Task goal.
Will you extract the entries word for word? Images should not appear in the copy.

Records for this task.
'''
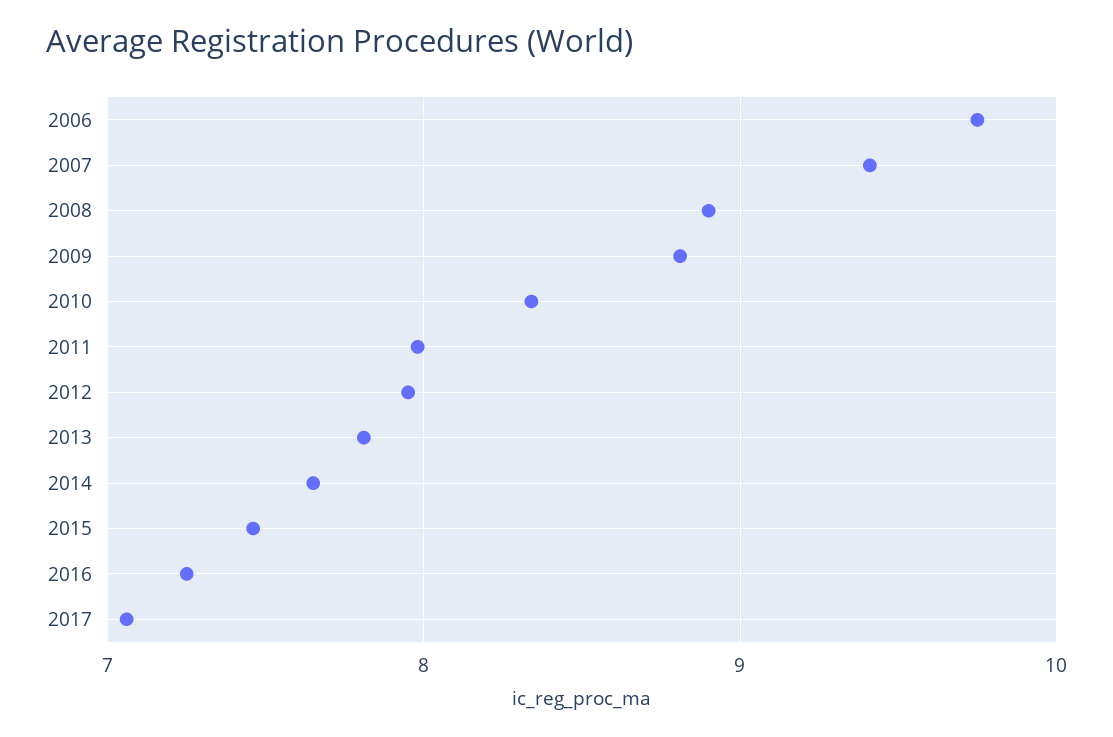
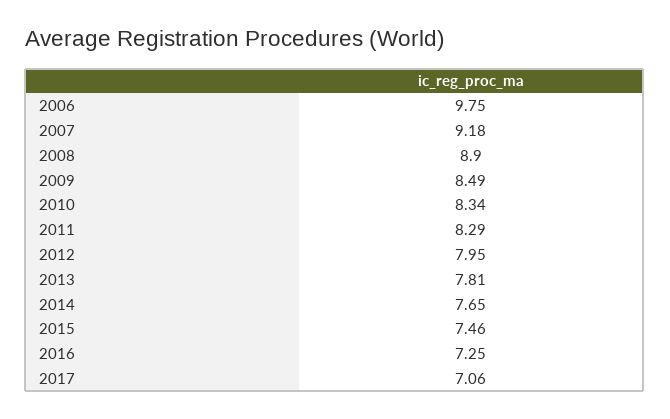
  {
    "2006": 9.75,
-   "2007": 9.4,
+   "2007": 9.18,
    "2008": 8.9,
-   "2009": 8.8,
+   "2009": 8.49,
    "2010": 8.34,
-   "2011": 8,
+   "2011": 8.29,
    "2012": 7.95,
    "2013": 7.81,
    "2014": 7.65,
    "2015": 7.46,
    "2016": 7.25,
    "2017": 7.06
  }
'''
Your response.
  {
    "2006": 9.75,
-   "2007": 9.4,
+   "2007": 9.18,
    "2008": 8.9,
-   "2009": 8.8,
+   "2009": 8.49,
    "2010": 8.34,
-   "2011": 8,
+   "2011": 8.29,
    "2012": 7.95,
    "2013": 7.81,
    "2014": 7.65,
    "2015": 7.46,
    "2016": 7.25,
    "2017": 7.06
  }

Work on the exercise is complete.